OlS with dummy variables for country
olscountrydv =lm(no_votes~yes_votes+abstain+idealpoint_estimate+affinityscore_usa+affinityscore_brazil+affinityscore_china+affinityscore_india
+affinityscore_israel+affinityscore_russia+factor(state_name),data=paneldata)
summary(olscountrydv)
Actually performs quite well with an adjusted R-squared of .786. However is still missing time related factors.

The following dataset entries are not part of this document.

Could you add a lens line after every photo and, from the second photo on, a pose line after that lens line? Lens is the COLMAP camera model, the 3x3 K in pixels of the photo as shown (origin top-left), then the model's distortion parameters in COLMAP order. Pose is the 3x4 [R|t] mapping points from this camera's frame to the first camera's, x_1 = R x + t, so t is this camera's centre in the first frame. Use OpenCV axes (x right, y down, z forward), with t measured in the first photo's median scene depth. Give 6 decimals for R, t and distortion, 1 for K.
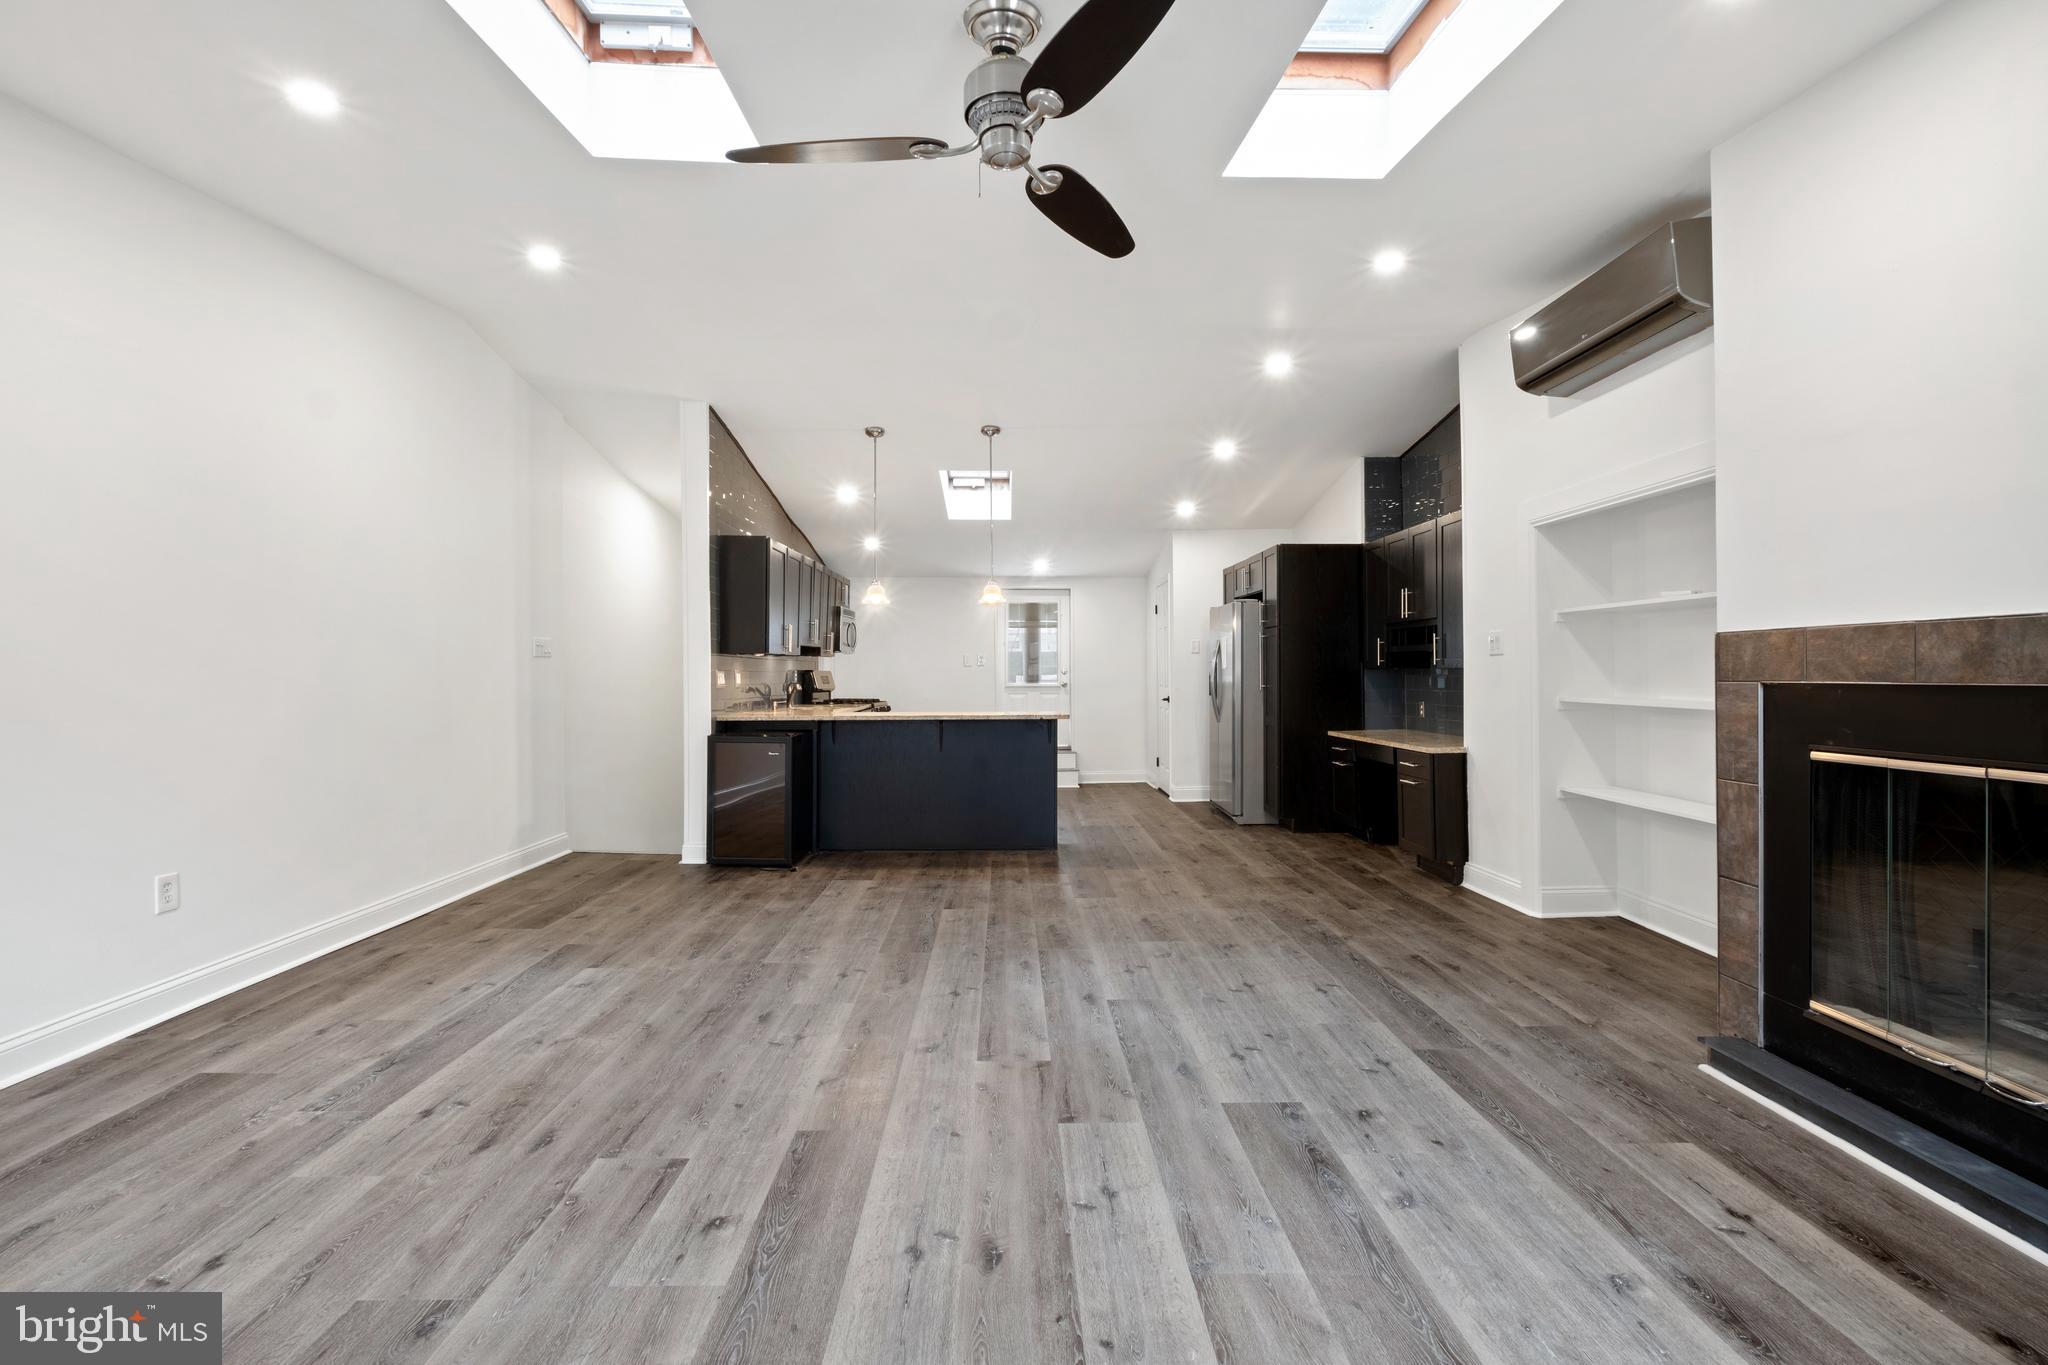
lens RADIAL K [[903.3, 0, 1035.6], [0, 903.3, 684.9], [0, 0, 1]] dist [-0.000484, -0.000863]
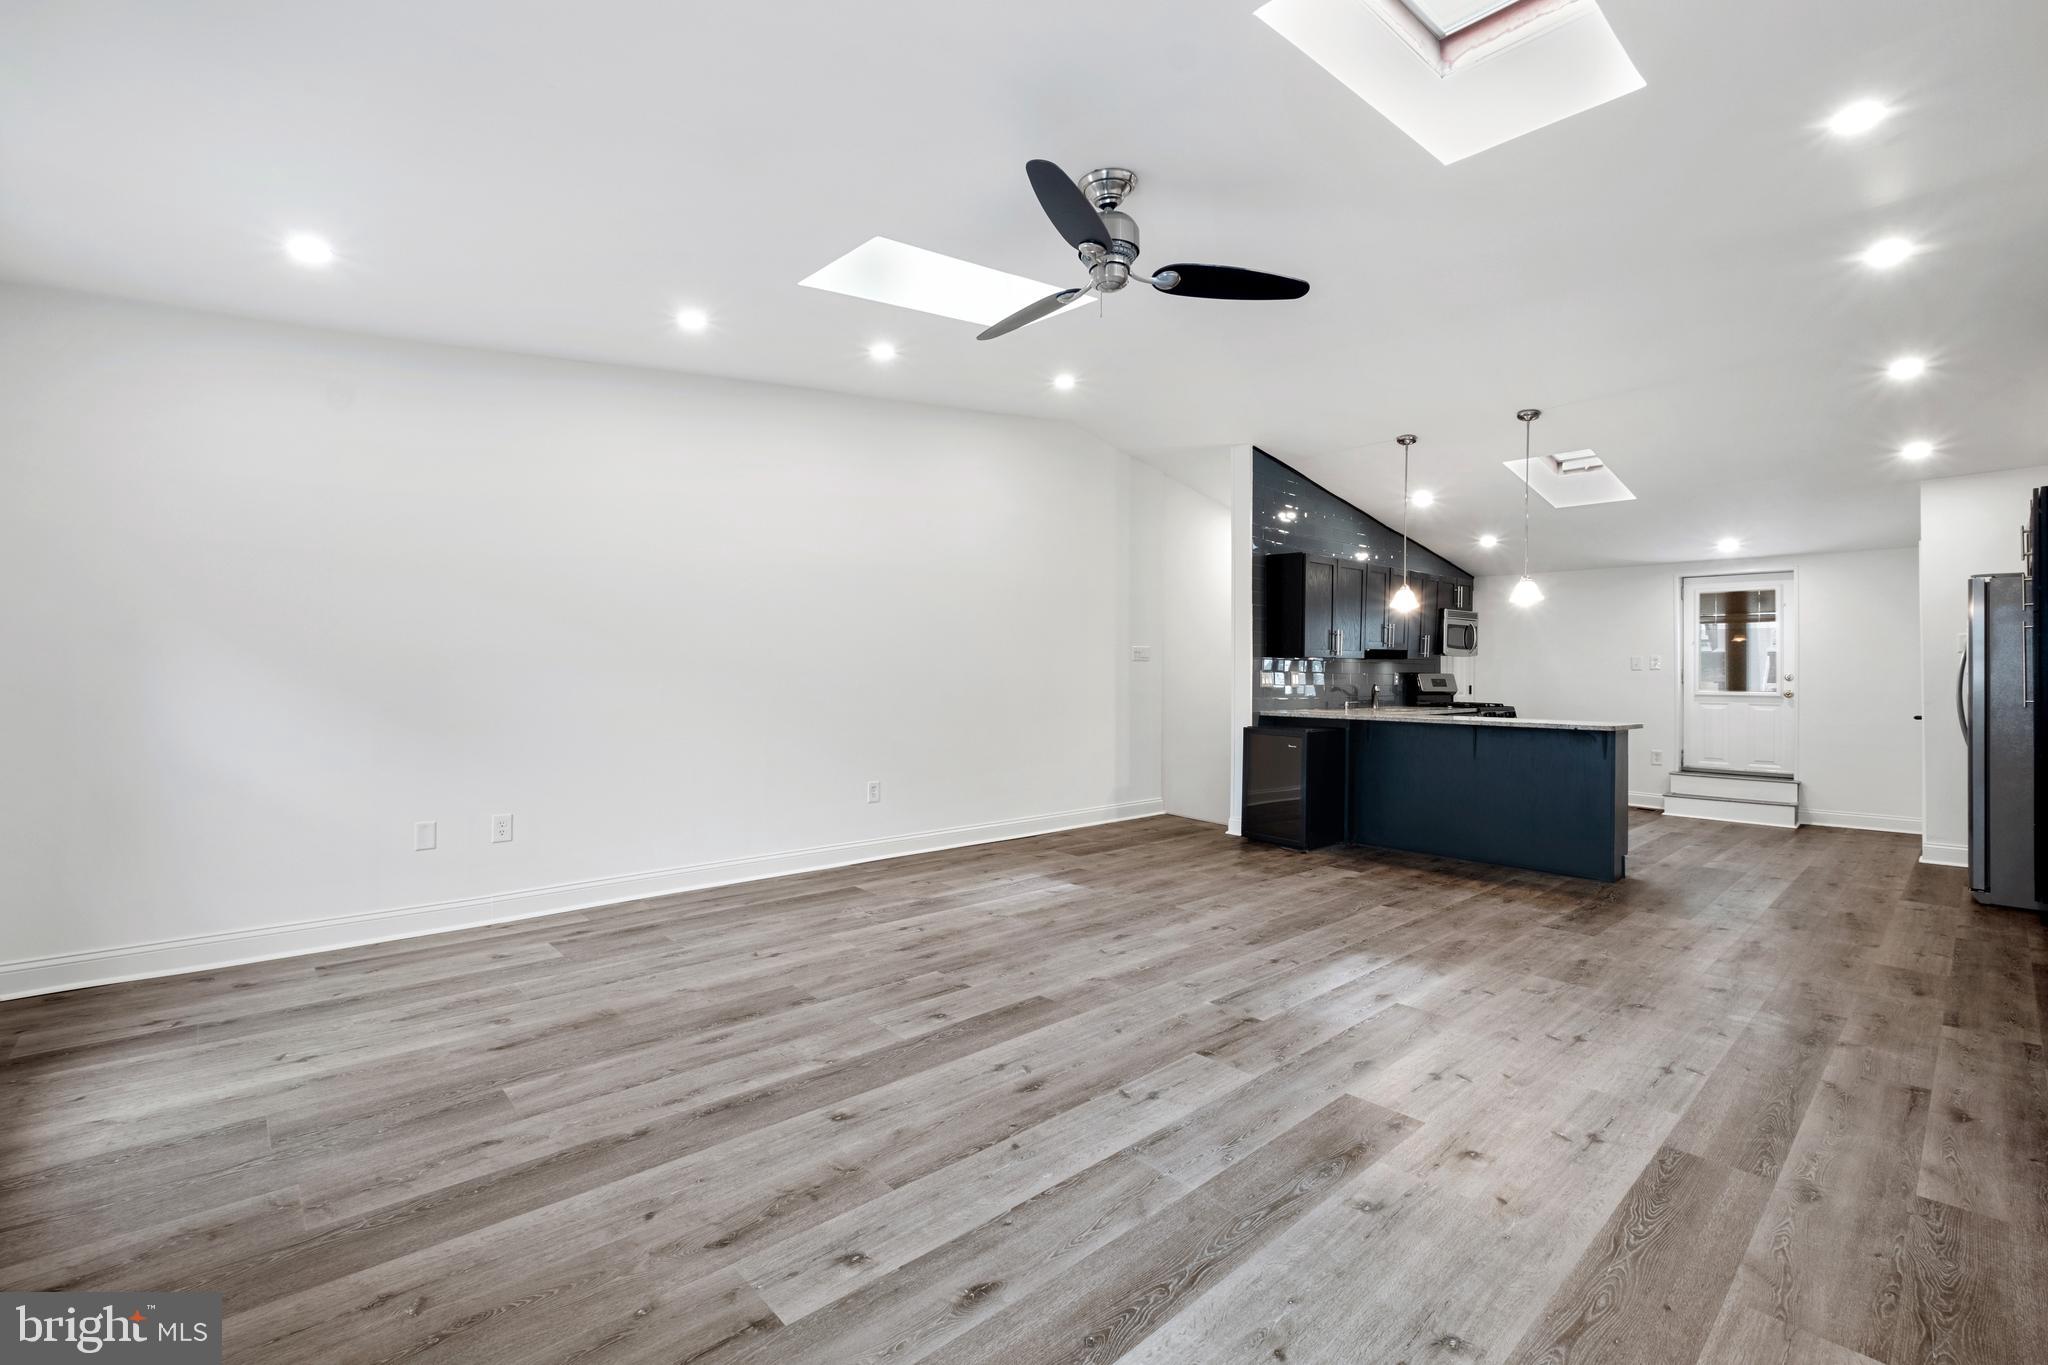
lens RADIAL K [[903.3, 0, 1039.1], [0, 903.3, 666.5], [0, 0, 1]] dist [-0.000484, -0.000863]
pose [[0.662575, 0.001029, -0.748995, 0.656581], [-0.019366, 0.999688, -0.015759, 0.002145], [0.748745, 0.024946, 0.662388, 0.043675]]
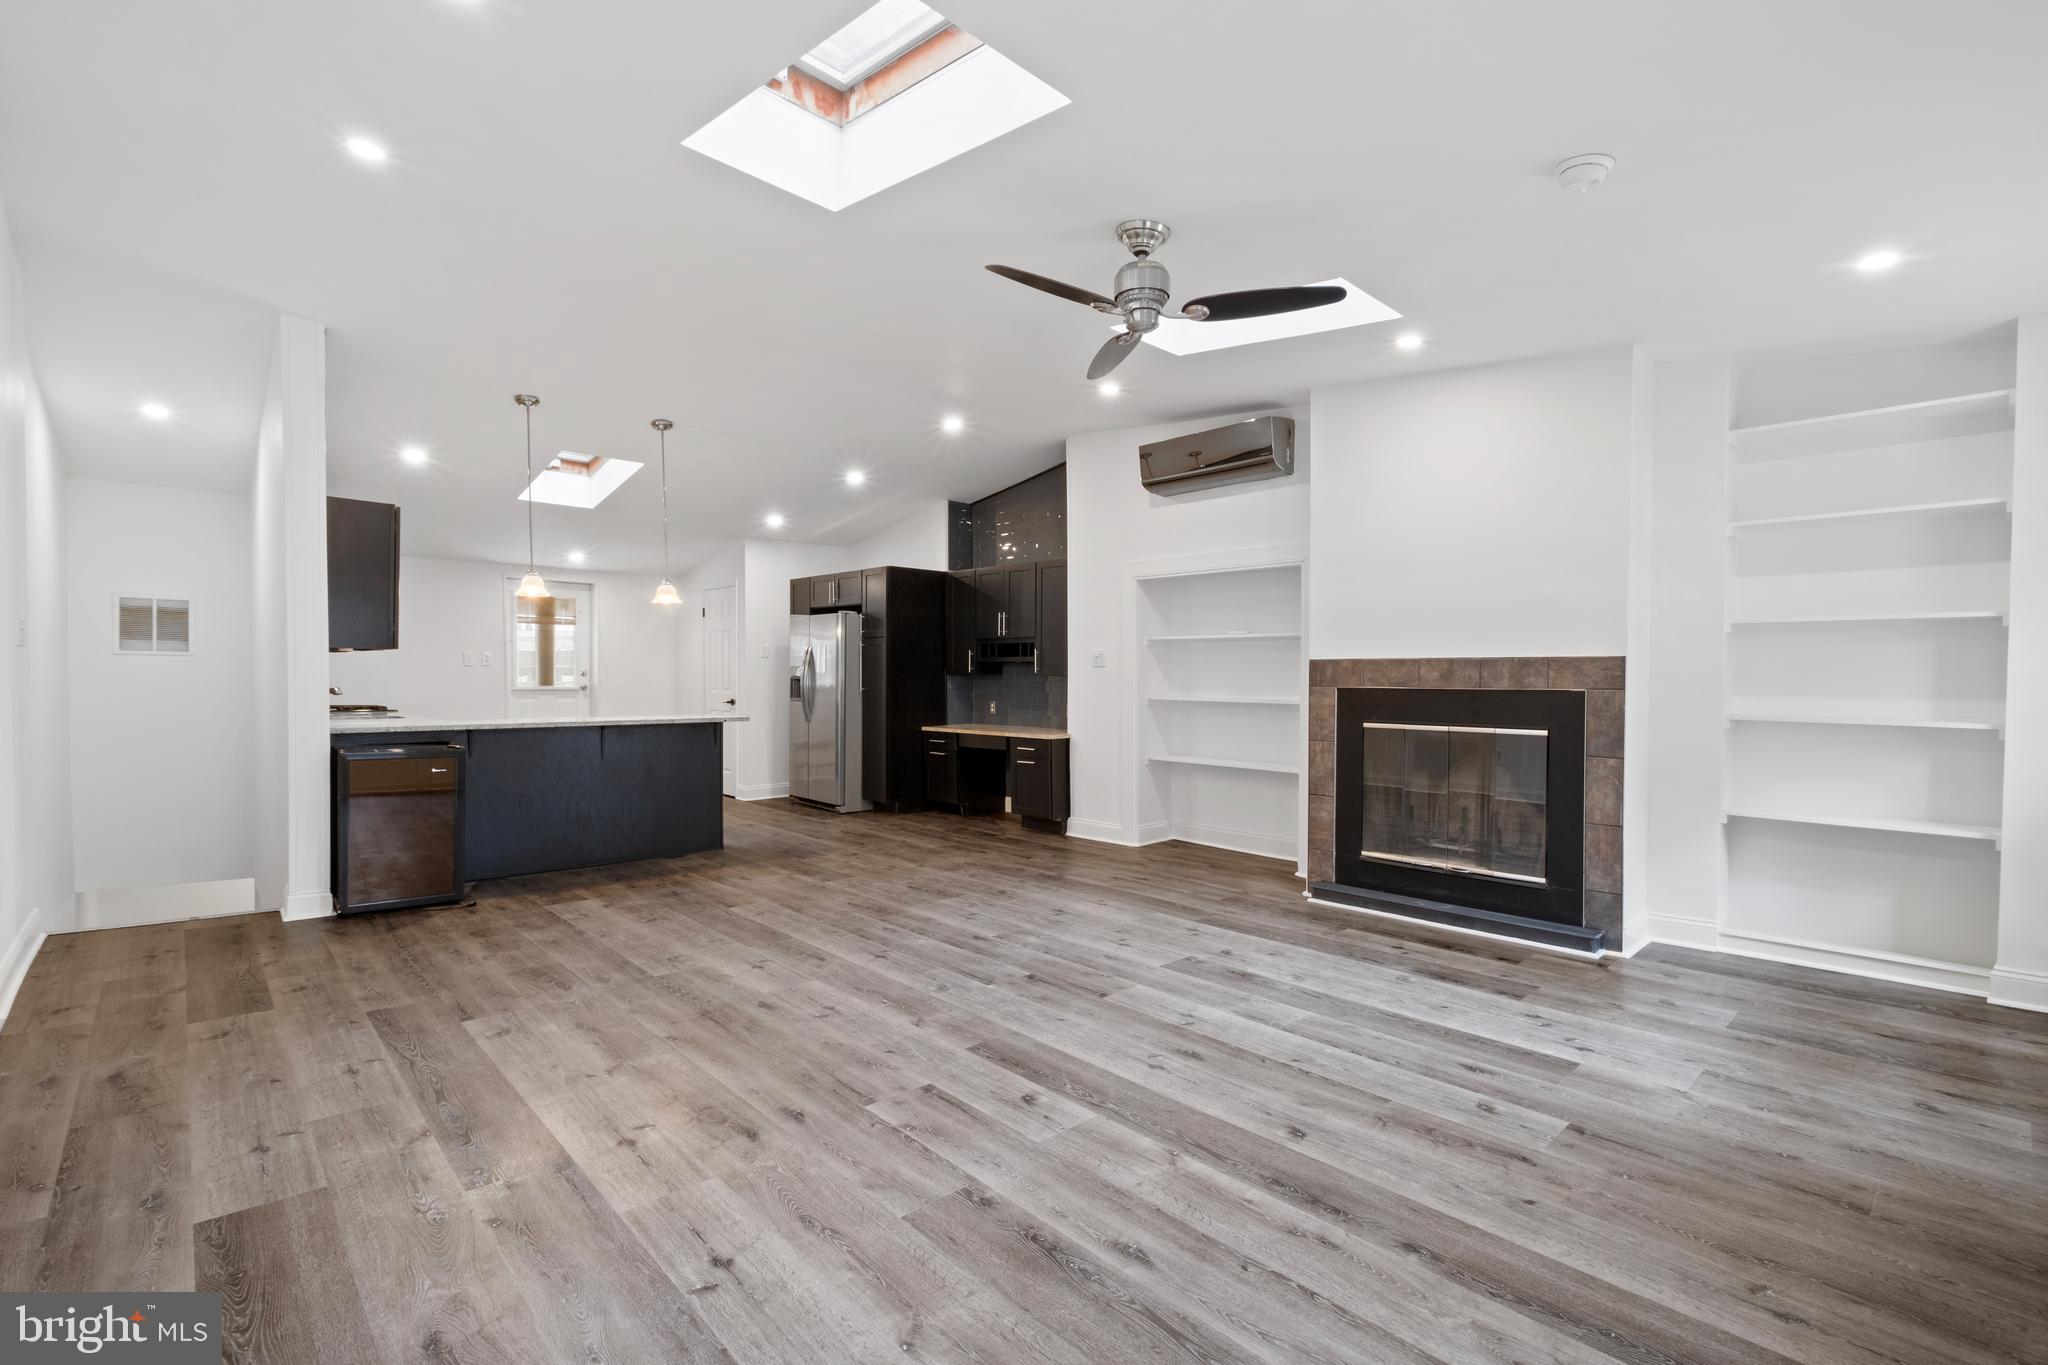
lens RADIAL K [[903.3, 0, 1039.0], [0, 903.3, 707.1], [0, 0, 1]] dist [-0.000484, -0.000863]
pose [[0.746440, -0.013687, 0.665312, -0.833978], [-0.000869, 0.999768, 0.021542, -0.001595], [-0.665452, -0.016658, 0.746255, 0.012797]]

Takes into consideration group and time variables, eliminating bias from unobserved time related factors (prevents omitted variable bias).
#random effects model
randomeffects=plm(no_votes~yes_votes+abstain+idealpoint_estimate+affinityscore_usa+affinityscore_brazil+affinityscore_china+affinityscore_india
+affinityscore_israel+affinityscore_russia,data=paneldata,index=c("state_name","year"),model='random')
summary(randomeffects)
Predictive power is still relatively low, let's try adding time dummy variables:
randomeffect2 =plm(no_votes~yes_votes+abstain+idealpoint_estimate+affinityscore_usa+affinityscore_brazil+affinityscore_china+affinityscore_india
+affinityscore_israel+affinityscore_russia,data=paneldata,index=c("state_name","year"),effect="time",model='random')
summary(randomeffect2)
72% of variation within the data no_votes can be explained by our random effects model.
Panel Data conclusion:
Fixed effects with dummy for countries had the highest predictive power with an adjusted of R squared .78. 2nd was OLS with time dummies adjusted with an adjusted R squared .75. Lastly, random effects with time dummies had an adjusted R squared of .72. All models had very similar predictive power, the DV effect of being in a certain country had slightly higher significance than the no_votes being in a certain year.